From a perch 22,240 miles above the Earth, NOAA’s satellites track fast-breaking storms, monitor fires and volcanic ash, and measure the temperature of the ocean, which, according to NOAA and others, is a key indicator of climate change. But without money to maintain and upgrade NOAA’s current fleet of satellites, state and local officials may be on their own when it comes to planning for global warming’s long-range impacts or when severe weather, like August’s Hurricane Irene, is bearing down on them.

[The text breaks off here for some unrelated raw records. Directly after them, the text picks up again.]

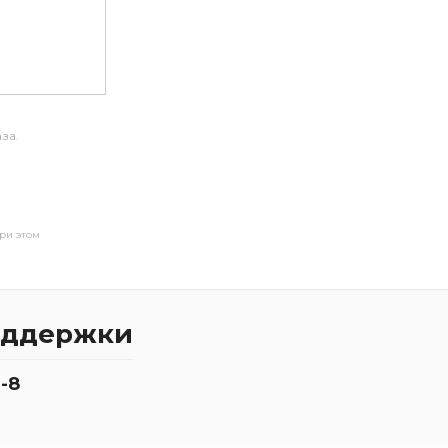
за.
ри этом
оддержки
-8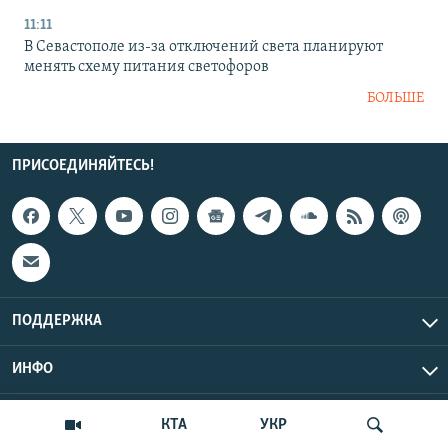
11:11
В Севастополе из-за отключений света планируют
менять схему питания светофоров
БОЛЬШЕ
ПРИСОЕДИНЯЙТЕСЬ!
ПОДДЕРЖКА
ИНФО
UTC+3
Copyright Крым.Реалии, 2026 | Все права защищены.
КТА
УКР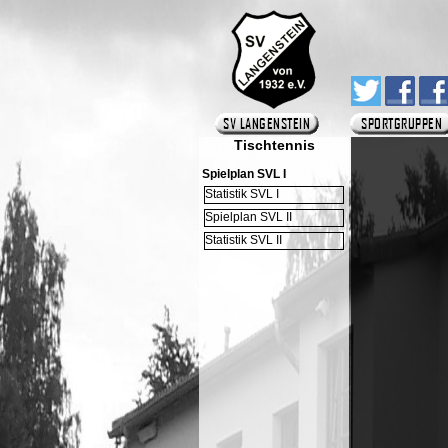
Tischtennis
Spielplan SVL I
Statistik SVL I
Spielplan SVL II
Statistik SVL II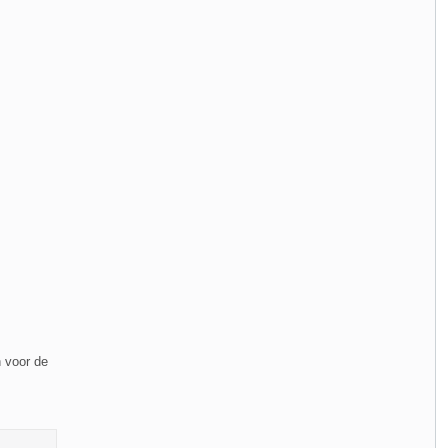
 voor de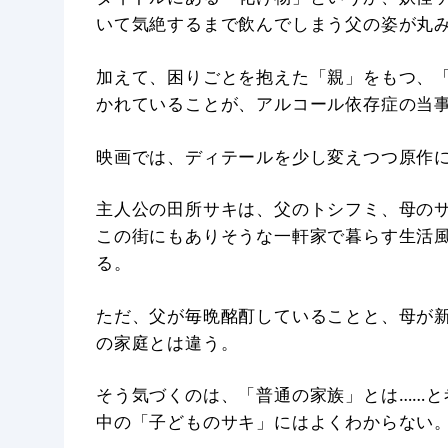
いて気絶するまで飲んでしまう父の姿が丸
加えて、困りごとを抱えた「親」をもつ、
かれていることが、アルコール依存症の当
映画では、ディテールを少し変えつつ原作
主人公の田所サキは、父のトシフミ、母の
この街にもありそうな一軒家で暮らす生活
る。
ただ、父が毎晩酩酊していることと、母が
の家庭とは違う。
そう気づくのは、「普通の家族」とは……と
中の「子どものサキ」にはよくわからない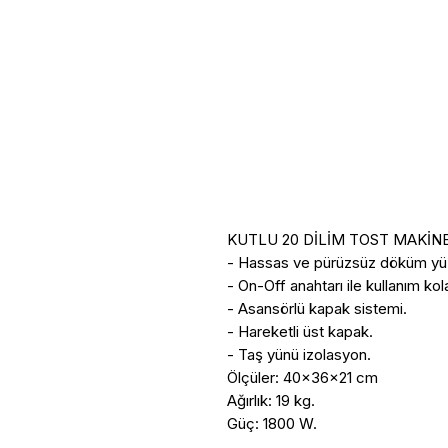
KUTLU 20 DİLİM TOST MAKİNES
- Hassas ve pürüzsüz döküm yüz
- On-Off anahtarı ile kullanım kolay
- Asansörlü kapak sistemi.

- Hareketli üst kapak.

- Taş yünü izolasyon.

Ölçüler: 40x36x21 cm 

Ağırlık: 19 kg.

Güç: 1800 W.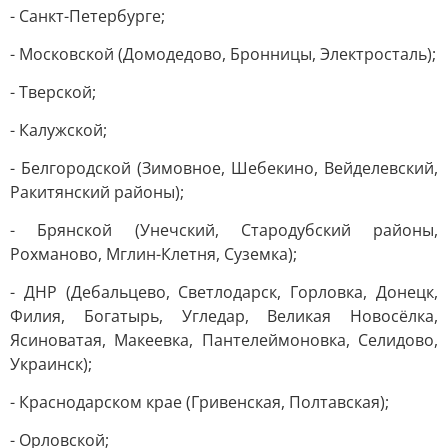
- Санкт-Петербурге;
- Московской (Домодедово, Бронницы, Электросталь);
- Тверской;
- Калужской;
- Белгородской (Зимовное, Шебекино, Вейделевский,
Ракитянский районы);
- Брянской (Унечский, Стародубский районы,
Рохманово, Мглин-Клетня, Суземка);
- ДНР (Дебальцево, Светлодарск, Горловка, Донецк,
Филия, Богатырь, Угледар, Великая Новосёлка,
Ясиноватая, Макеевка, Пантелеймоновка, Селидово,
Украинск);
- Краснодарском крае (Гривенская, Полтавская);
- Орловской;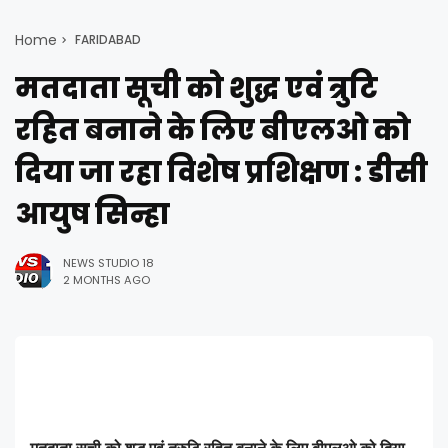
Home
FARIDABAD
मतदाता सूची को शुद्ध एवं त्रुटि
रहित बनाने के लिए बीएलओ को
दिया जा रहा विशेष प्रशिक्षण : डीसी
आयुष सिन्हा
NEWS STUDIO 18
2 MONTHS AGO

In less than five years, a key satellite that circles the planet on a north-south orbit is expected to exceed its design lifetime, causing a year-and-a-half gap (or possibly longer) in weather satellite coverage. That could severely curtail the accuracy of three- to seven-day weather forecasts. For state and local officials, that means more than just getting caught in the rain without an umbrella. It means forecasters would be less capable of predicting tornadoes, hurricanes and snowfalls, hampering government efforts to properly prepare for major weather events. NOAA Administrator Jane Lubchenco has warned that that could result in more property damage and more lives lost.

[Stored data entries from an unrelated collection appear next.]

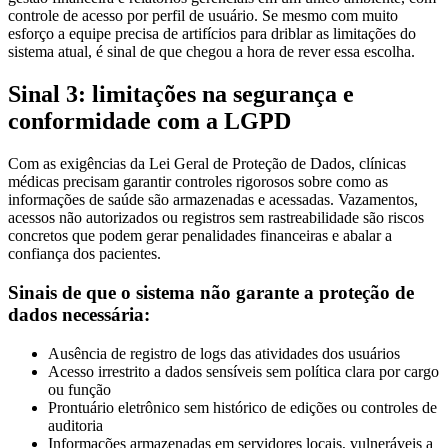
controle de acesso por perfil de usuário. Se mesmo com muito
esforço a equipe precisa de artifícios para driblar as limitações do
sistema atual, é sinal de que chegou a hora de rever essa escolha.
Sinal 3: limitações na segurança e
conformidade com a LGPD
Com as exigências da Lei Geral de Proteção de Dados, clínicas
médicas precisam garantir controles rigorosos sobre como as
informações de saúde são armazenadas e acessadas. Vazamentos,
acessos não autorizados ou registros sem rastreabilidade são riscos
concretos que podem gerar penalidades financeiras e abalar a
confiança dos pacientes.
Sinais de que o sistema não garante a proteção de
dados necessária:
Ausência de registro de logs das atividades dos usuários
Acesso irrestrito a dados sensíveis sem política clara por cargo
ou função
Prontuário eletrônico sem histórico de edições ou controles de
auditoria
Informações armazenadas em servidores locais, vulneráveis a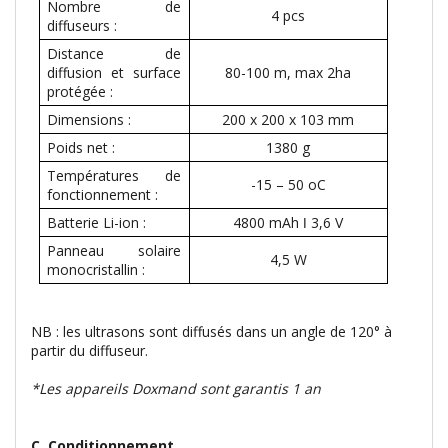
Nombre de
4 pcs
diffuseurs :
Distance de
diffusion et surface
80-100 m, max 2ha
protégée :
Dimensions :
200 x 200 x 103 mm
Poids net :
1380 g
Températures de
-15 – 50 oC
fonctionnement :
Batterie Li-ion :
4800 mAh ǀ 3,6 V
Panneau solaire
4,5 W
monocristallin :
NB : les ultrasons sont diffusés dans un angle de 120° à
partir du diffuseur.
*Les appareils Doxmand sont garantis 1 an
C. Conditionnement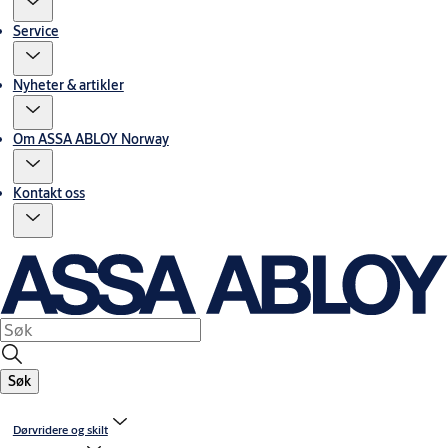
Service
Nyheter & artikler
Om ASSA ABLOY Norway
Kontakt oss
Søk
Dørvridere og skilt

The satellite in question was a victim of Congress’ last-minute cost-cutting in an effort to reach agreement on raising the debt ceiling in August. The budget cut NOAA’s funding by $140 million and cut money for new satellites by more than $500 million. The cuts affected the schedule for replacing the critical north-south satellite, postponing the replacement’s launch from 2015 to 2017, at the earliest.
To make its case for restoring funding, NOAA’s National Weather Service simulated what forecasts might have predicted during 2010’s “Snowmageddon” snowstorm in the Northeast if the polar-orbiting satellite hadn’t been available. In the simulation, NOAA found that the storm’s predicted path was off by nearly 10 miles and that snowfall would have been underestimated by nearly 50 percent.

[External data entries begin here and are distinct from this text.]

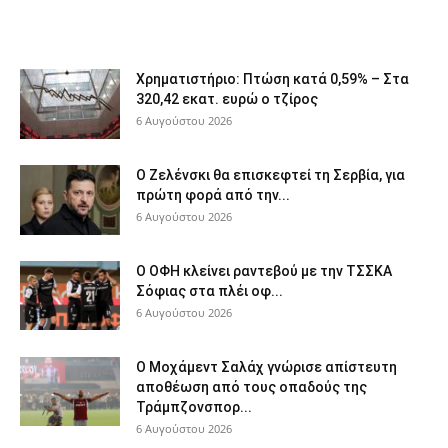
Χρηματιστήριο: Πτώση κατά 0,59% – Στα
320,42 εκατ. ευρώ ο τζίρος
6 Αυγούστου 2026
Ο Ζελένσκι θα επισκεφτεί τη Σερβία, για
πρώτη φορά από την...
6 Αυγούστου 2026
Ο ΟΦΗ κλείνει ραντεβού με την ΤΣΣΚΑ
Σόφιας στα πλέι οφ...
6 Αυγούστου 2026
Ο Μοχάμεντ Σαλάχ γνώρισε απίστευτη
αποθέωση από τους οπαδούς της
Τράμπζονσπορ...
6 Αυγούστου 2026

But predicting severe weather isn’t the only NOAA service that may be hit by budget reductions. Continued cuts could affect long-range climate forecasts -- those that look beyond two weeks -- which are critical for helping states and localities anticipate and prepare for natural disasters. Firefighters in Arizona, New Mexico and Texas used NOAA’s climate forecasts to prepare for this year’s record wildfires, and emergency managers in Mississippi and Missouri prepared communities for this spring’s onset of flooding months before it began. And in June, the Western Governors’ Association contracted with NOAA to help plan long-range strategies for droughts, floods, fires and broader ecosystem management.
“I think the consequences of not acting are huge,” Lubchenco said in an August lecture, adding, “The nation is increasingly vulnerable to extreme weather. With climate change, we are loading the dice in favor of these more severe weather events.”
Even if NOAA is overstating its case, governments should prepare to be, well, less prepared, according to Bob Ryan, a news meteorologist in Washington, D.C. Ryan told The Washington Post, “I don’t think it’s going to have a major day-to-day impact on forecasts.” But, he added, “we’re going to have to, for a while, deal with a bit more uncertainty than we’ve come to [expect].”